I’ve just posted a paper in the “Essays and Papers” page that I wrote over the summer. For those of you with a Biblical bent, the paper enters the 2,300 year old debate over the imagery the author of the book of Daniel employs to speak about the kingdoms of the earth. The images have been trotted out in various apocalyptic schemes for thousands of years, the latest renditions being Hal Lindsey’s Late Great Planet Earth, and the infamous Left Behind series by Jenkins and LaHaye. The books cryptic imagery has been mis-read in some fairly fantastic ways.

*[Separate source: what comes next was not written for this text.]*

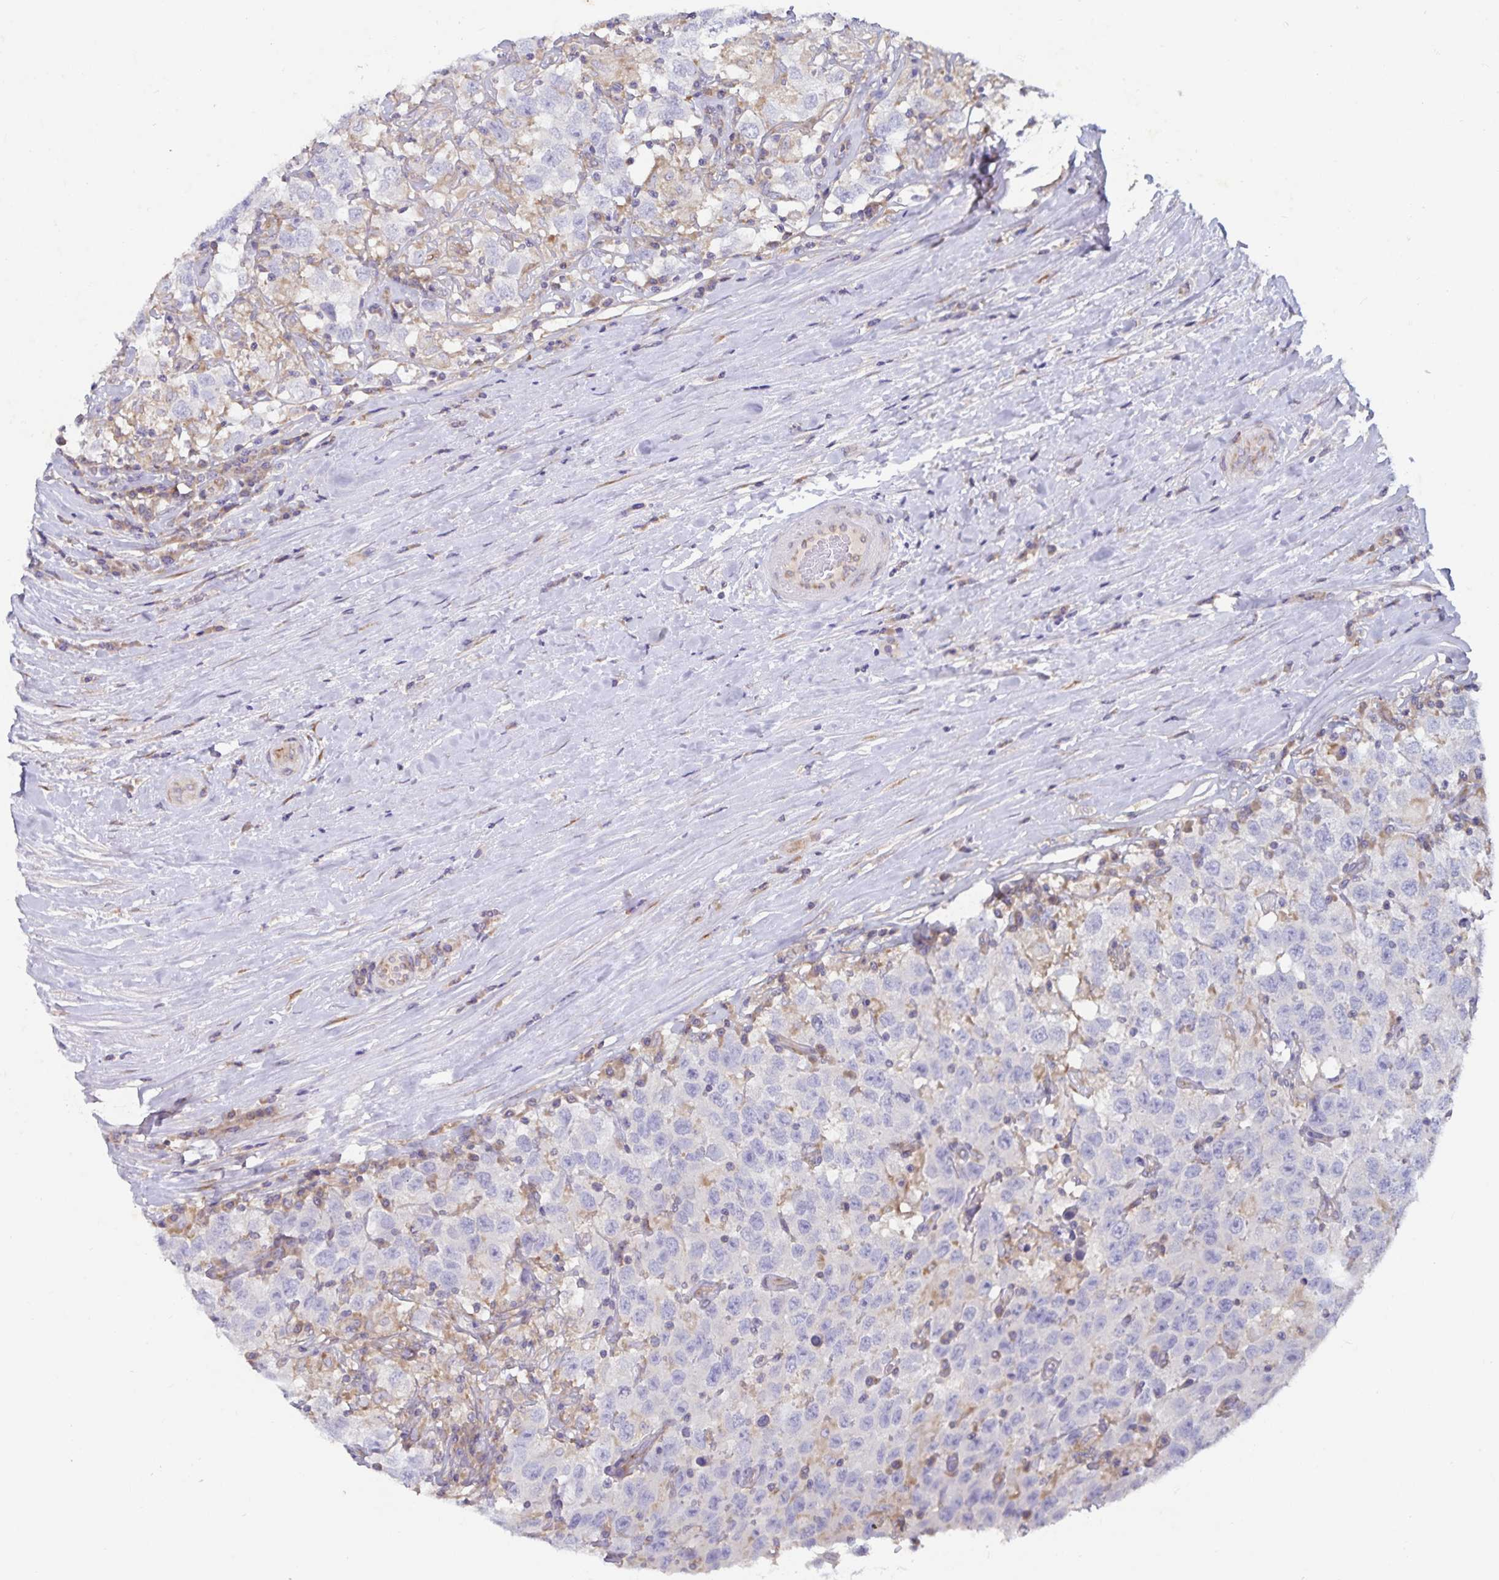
{"staining": {"intensity": "negative", "quantity": "none", "location": "none"}, "tissue": "testis cancer", "cell_type": "Tumor cells", "image_type": "cancer", "snomed": [{"axis": "morphology", "description": "Seminoma, NOS"}, {"axis": "topography", "description": "Testis"}], "caption": "There is no significant expression in tumor cells of seminoma (testis).", "gene": "FAM120A", "patient": {"sex": "male", "age": 41}}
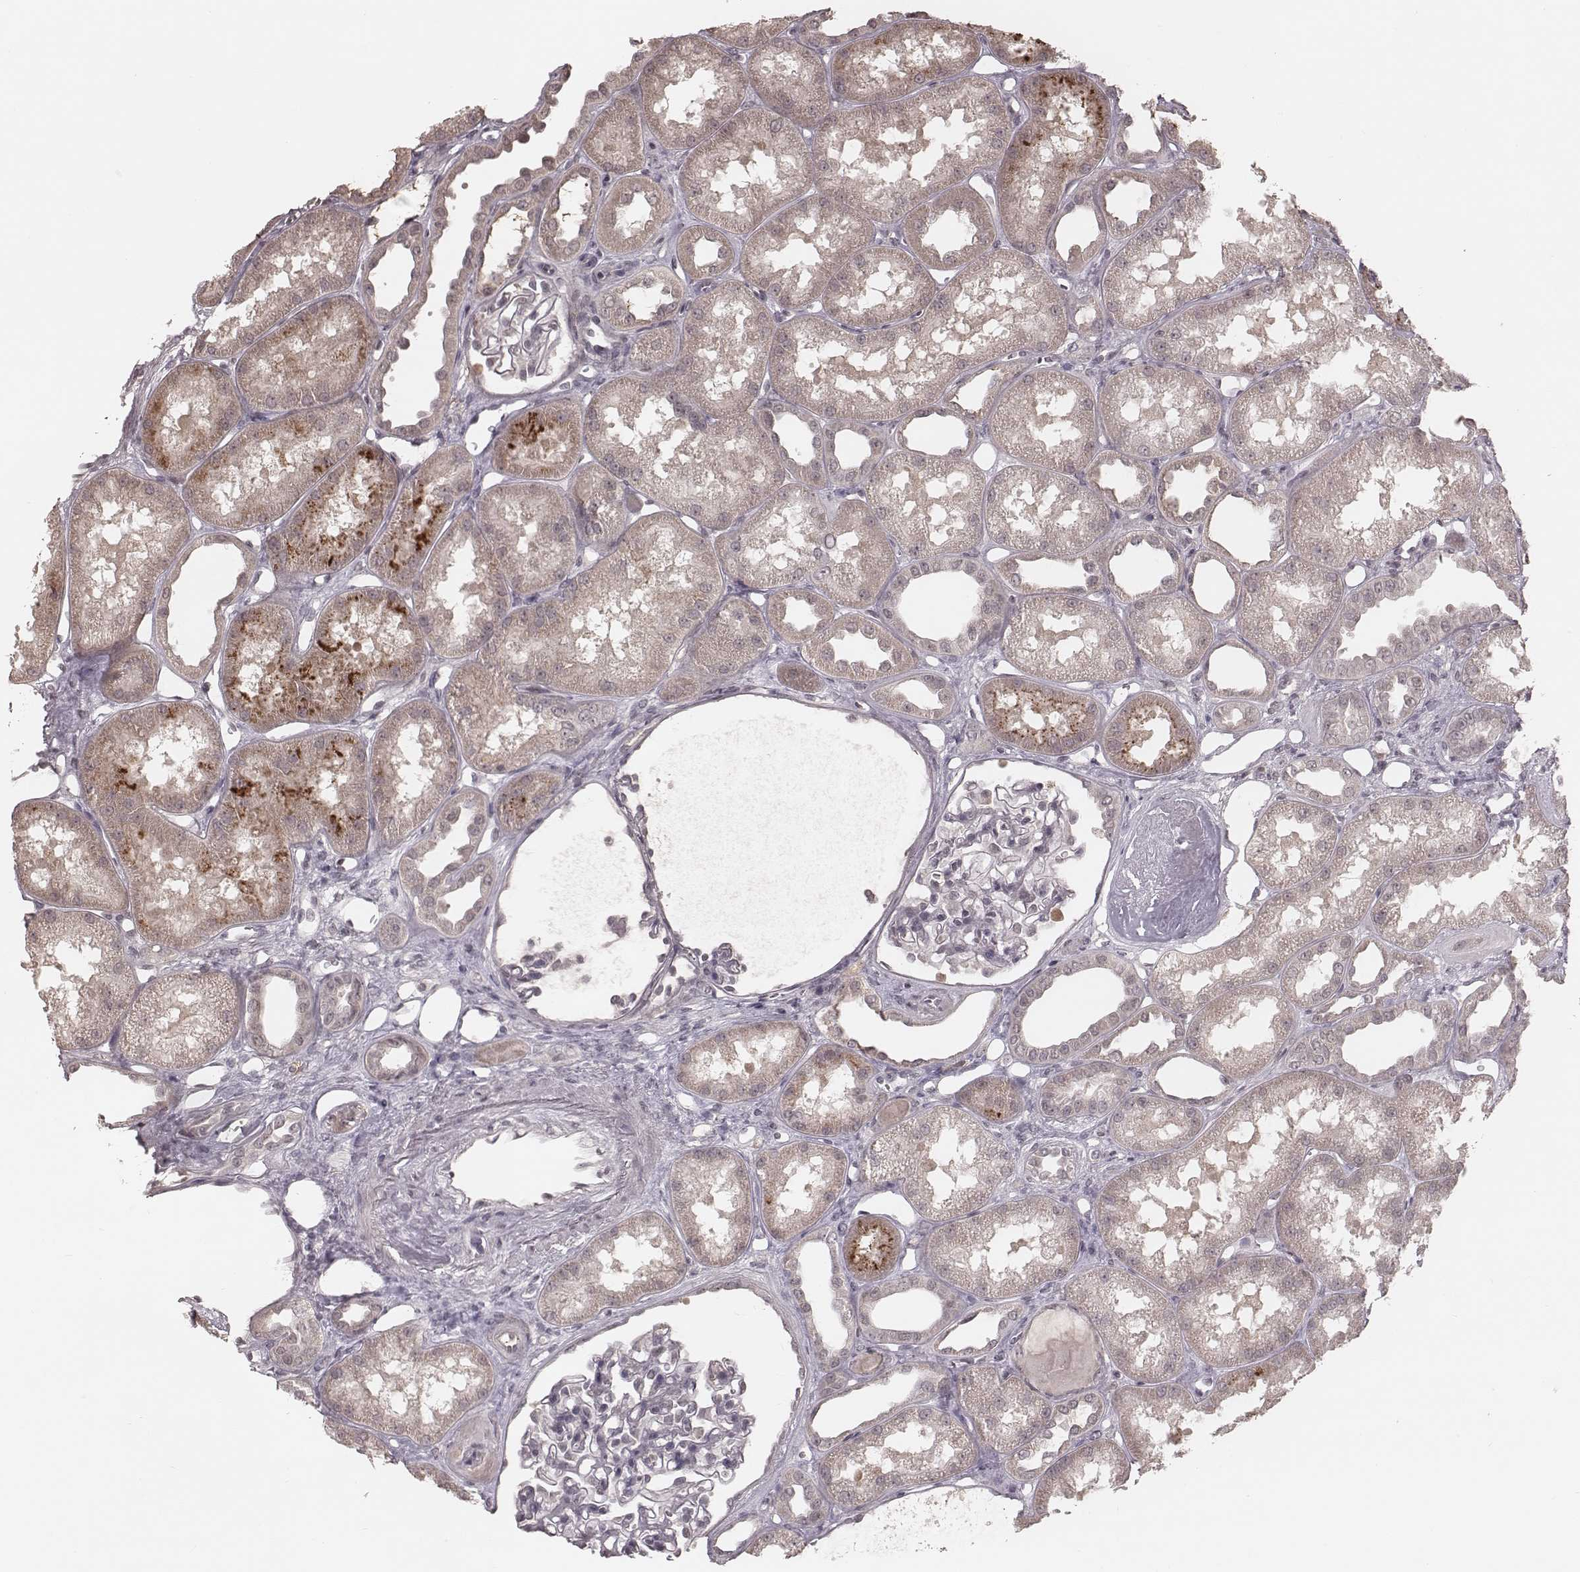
{"staining": {"intensity": "negative", "quantity": "none", "location": "none"}, "tissue": "kidney", "cell_type": "Cells in glomeruli", "image_type": "normal", "snomed": [{"axis": "morphology", "description": "Normal tissue, NOS"}, {"axis": "topography", "description": "Kidney"}], "caption": "The photomicrograph reveals no significant expression in cells in glomeruli of kidney.", "gene": "IL5", "patient": {"sex": "male", "age": 61}}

The paper makes the argument that the first three beasts/kingdoms should be read historically, while the fourth should be read eschatologically. The book of Daniel, rather than being a time-table for the last days, is a warning to the powers of the earth about their responsibility to their people. When the world’s kingdoms forget the humanity of those subject to thier control, they turn into bloodthirsty beasts liable to God’s judgement. Undercutting our eschatological self-righteousness, I argue that Western nations like the United States can be identified as the fourth beast just as easily as Ancient Greece, Rome, the USSR, or any of the other “usual suspects.” The “Son of Man” figure represents the restoration of God’s image in humanity in the form of a fifth kingdom which displaces the four-fold beastly reign of terror.
This paper comes out of a course taught by Regent’s Iain Provan, and he deserves credit for most of the good ideas in the paper (you be the judge) but he should be exonerated from its faults.